Bosnian Serb leader Milorad Dodik rejects rulings that the Srebrenica massacre was genocide. Photograph: Elvis Barukcic/AFP/Getty Images

Bosnian Serb leader Milorad Dodik rejects rulings that the Srebrenica massacre was genocide. Photograph: Elvis Barukcic/AFP/Getty Images

 

The United States has criticised Bosnian Serb officials for launching new investigations into atrocities committed in Srebrenica and Sarajevo during the country’s 1992-1995 war, as they continue to deny that their ethnic kin were guilty of genocide.

Former Bosnian Serb commanders and soldiers have been convicted over the 1995 massacre of some 8,000 unarmed Bosnian Muslims at Srebrenica and the 44-month siege of Sarajevo, which was the longest such ordeal to be inflicted on a major city in modern history.

Yet Bosnian Serb leader Milorad Dodik – like many Serbs – rejects rulings by the International Criminal Tribunal for the Former Yugoslavia and the International Court of Justice that the Srebrenica massacre was genocide, and he believes the number of wartime Muslim victims has been exaggerated and Serb suffering ignored.

Mr Dodik is the prime mover behind the creation of two commissions, led by Israeli academics and to include several other foreign members, which Serb officials say will bring rigour and balance to the study of Bosnia’s bloody recent history.

Bosnian Muslim (Bosniak) officials denounced the move as revisionism and warned that it would deepen rifts in ethnically divided Bosnia amid fresh threats from Mr Dodik to seek independence for its Serb-run Republika Srpska region.

“Everyone should respect court decisions and bravely face and accept the truth, regardless of how painful it was,” the US embassy in Sarajevo said on Friday, according to Bosnia’s N1 news service.

Condemnation

The US also reiterated condemnation of decisions by Republika Srpska’s parliament last year to quash a 2004 report recognising Bosnian Serb crimes committed at Srebrenica and to call for a new study into those events.

At the time, US state department spokeswoman Heather Nauert called the vote “a step in the wrong direction” for Bosnia and “part of wider efforts to revise the facts of the past war, to deny history and to politicise tragedy”.

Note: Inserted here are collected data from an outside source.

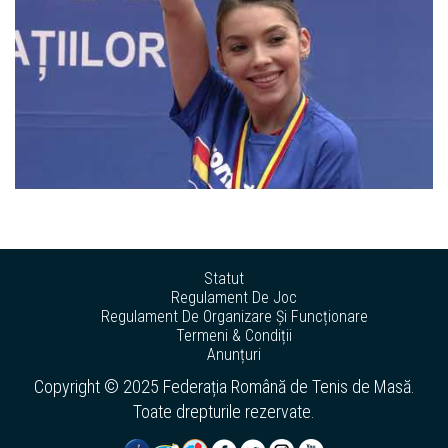
Statut
Regulament De Joc
Regulament De Organizare Și Funcționare
Termeni & Condiții
Anunțuri
Copyright © 2025 Federația Română de Tenis de Masă.
Toate drepturile rezervate.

“It is in the interest of the citizens of Republika Srpska to reverse the trend of revering convicted war criminals as heroes, and to ensure their crimes continue to be publicly rejected,” she added.

Ramiz Salkic, the Bosniak vice-president of Republika Srpska, said the new historical commissions would only “produce instability, distrust and endanger peace”.

Former mayor of Srebrenica Camil Durakovic called the move “a waste of time and financial resources. It is a political act, not a true approach to the analysis of the past.”

“This is one of the final stages of genocide – revisionism and an attempt to equalise and erase historical facts,” he added.

The pro-Russian Mr Dodik recently renewed threats to seek secession for Republika Srpska if Bosniak politicians went through with a legal bid to change the name of his region, which they claim discriminates against Bosnia’s Muslims and Croats.

The leaders of neighbouring Serbia broadly share Mr Dodik’s views on Srebrenica and, during Russian president Vladimir Putin’s visit to Belgrade last month, Serbian president Aleksandar Vucic thanked him again for blocking a UN resolution drafted by Britain in 2015 to condemn the massacre as genocide.